National small-business group decries shutdown politics

This week’s political brinkmanship around the Affordable Care Act is bad for business, creating a domino effect of lost confidence that is already cutting into the most profitable quarter of the year, according to the Small Business Majority.

“Lawmakers’ failure to come to an agreement and pass a bill funding the government, resulting in a shutdown of government operations today, is grossly irresponsible,” wrote Tim Gaudette, the group’s Colorado outreach manager. “This is political gamesmanship at its worst but this is not a game to Colorado’s small businesses.”

Small Business Majority reports that it represents 6 million employers, 43 million employees and 22 million self-employed Americans around the country.

The group launched a national campaign this week as the Capitol Hill showdown approached, asking small business owners to sign an open letter to Congress and to become active on social media and in letters to the local press expressing dissatisfaction with lawmaker negotiations over government funding and the debt ceiling.

“Stop the Shutdown, Pay [the Nation’s] Bills” reads the website hosting the open letter.
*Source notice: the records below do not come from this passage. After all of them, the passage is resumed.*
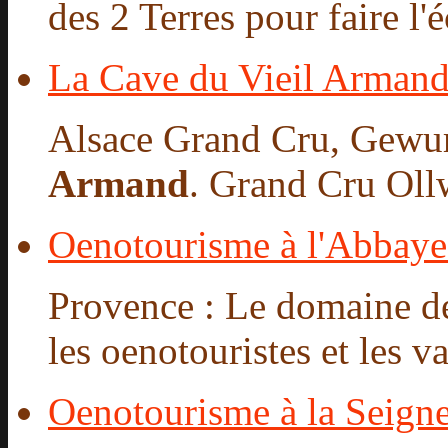
des 2 Terres pour faire l'é
La Cave du Vieil Arman
Alsace Grand Cru, Gewu
Armand
. Grand Cru Ollw
Oenotourisme à l'Abbaye 
Provence : Le domaine de
les oenotouristes et les va
Oenotourisme à la Seigne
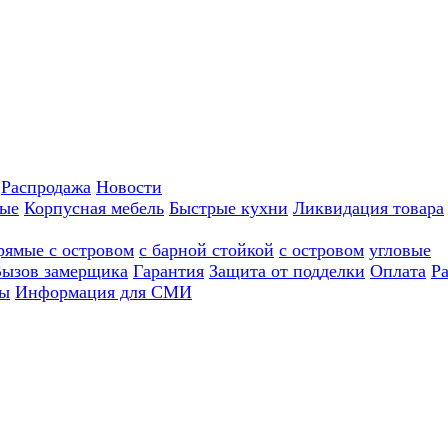
Распродажа
Новости
ные
Корпусная мебель
Быстрые кухни
Ликвидация товара
рямые с островом
с барной стойкой
с островом
угловые
ызов замерщика
Гарантия
Защита от подделки
Оплата
Р
ы
Информация для СМИ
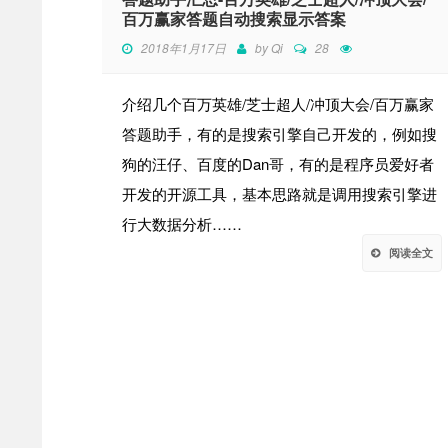
百万赢家答题自动搜索显示答案
2018年1月17日
by
Qi
28
介绍几个百万英雄/芝士超人/冲顶大会/百万赢家
答题助手，有的是搜索引擎自己开发的，例如搜
狗的汪仔、百度的Dan哥，有的是程序员爱好者
开发的开源工具，基本思路就是调用搜索引擎进
行大数据分析……
阅读全文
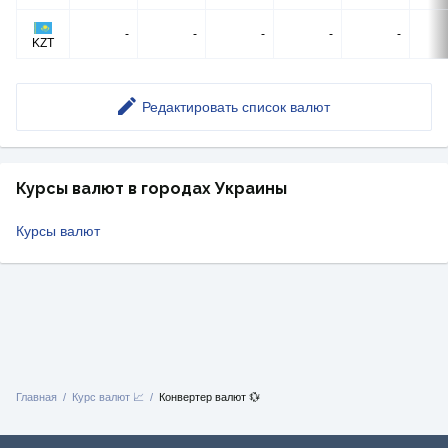
-
-
-
-
-
KZT
Редактировать список валют
Курсы валют в городах Украины
Курсы валют
Главная
Курс валют 📈
Конвертер валют 💱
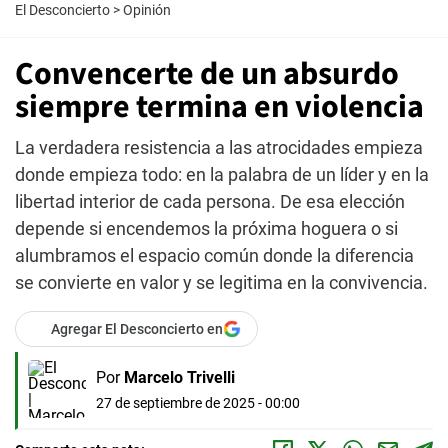
El Desconcierto
>
Opinión
Convencerte de un absurdo
siempre termina en violencia
La verdadera resistencia a las atrocidades empieza
donde empieza todo: en la palabra de un líder y en la
libertad interior de cada persona. De esa elección
depende si encendemos la próxima hoguera o si
alumbramos el espacio común donde la diferencia
se convierte en valor y se legitima en la convivencia.
Agregar El Desconcierto en
Por
Marcelo Trivelli
27 de septiembre de 2025 - 00:00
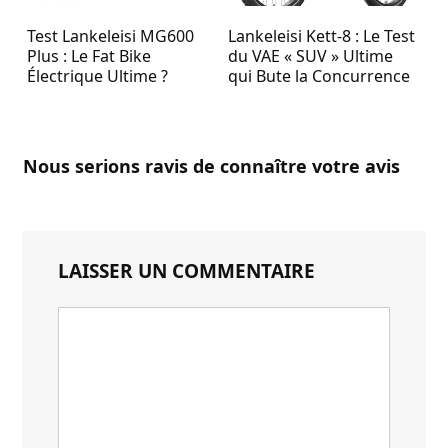
Test Lankeleisi MG600
Lankeleisi Kett-8 : Le Test
Plus : Le Fat Bike
du VAE « SUV » Ultime
Électrique Ultime ?
qui Bute la Concurrence
Nous serions ravis de connaître votre avis
LAISSER UN COMMENTAIRE
Votre
commentaire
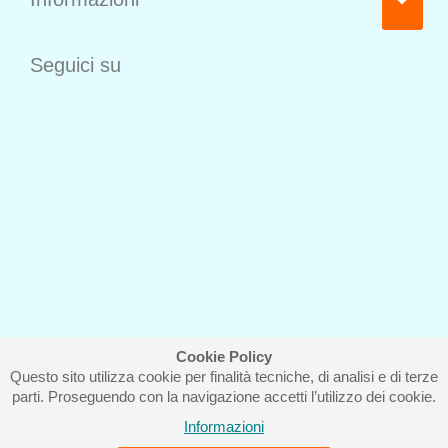
Seguici su
Cookie Policy
Questo sito utilizza cookie per finalità tecniche, di analisi e di terze
Iscriviti alla nostra newsletter
parti. Proseguendo con la navigazione accetti l’utilizzo dei cookie.
Informazioni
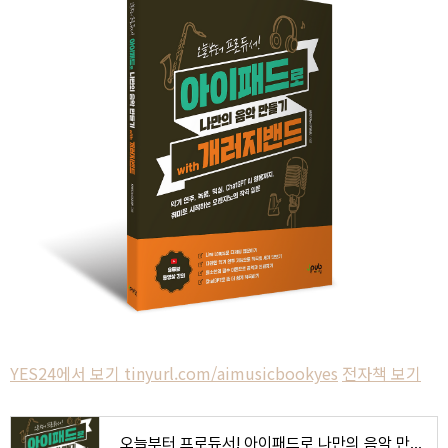
YES24에서 보기 tinyurl.com/aimusicbookyes
전자책 보기
오늘부터 프로듀서! 아이패드로 나만의 음악 만들기 with 개러지밴드 - 예스24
“What these politicians clearly don’t realize is that a government shut down doesn’t just impact government employees, but many small businesses as well,” reads the letter. “The threat of the government closing up shop alone diminishes my customers’ confidence and creates a huge amount of uncertainty, which wreaks havoc on my bottom line. Not only that, but this is all happening in the fourth quarter—the most important time of the year for countless entrepreneurs. Slackening sales now has serious consequences on my profits for the rest of the fiscal year.”

Government employees, of course, spend money in the private sector as consumers and investors. The many and varied small economies that spin out of contracts to do business directly and indirectly with enormous federal concerns, like military bases and research labs of all sorts, are difficult even to calculate precisely, especially in a state like Colorado, where the private and public sectors overlap and interweave across business sectors and geographic regions.

“A 55 percent majority [of entrepreneurs] agrees this short-term shutdown tactic allows politicians to hold the economy hostage to their spending priorities and threatens the nation’s credit rating,” the letter continues. “Additionally, a majority of small business owners said the most important job of Congress and the president is to focus on creating more jobs rather than reducing the deficit.”

The letter ends with a jab at Republican members of Congress who have argued that they are driven to defund the Affordable Care Act at all costs based mainly on their conviction that “Obamacare” is bad for business.

“Many of the politicians who are playing politics with the debt ceiling and the national budget are the same ones who claim to support small businesses. Well, small businesses make up the backbone of our country, and this type of political gamesmanship does not help us. It hurts us.”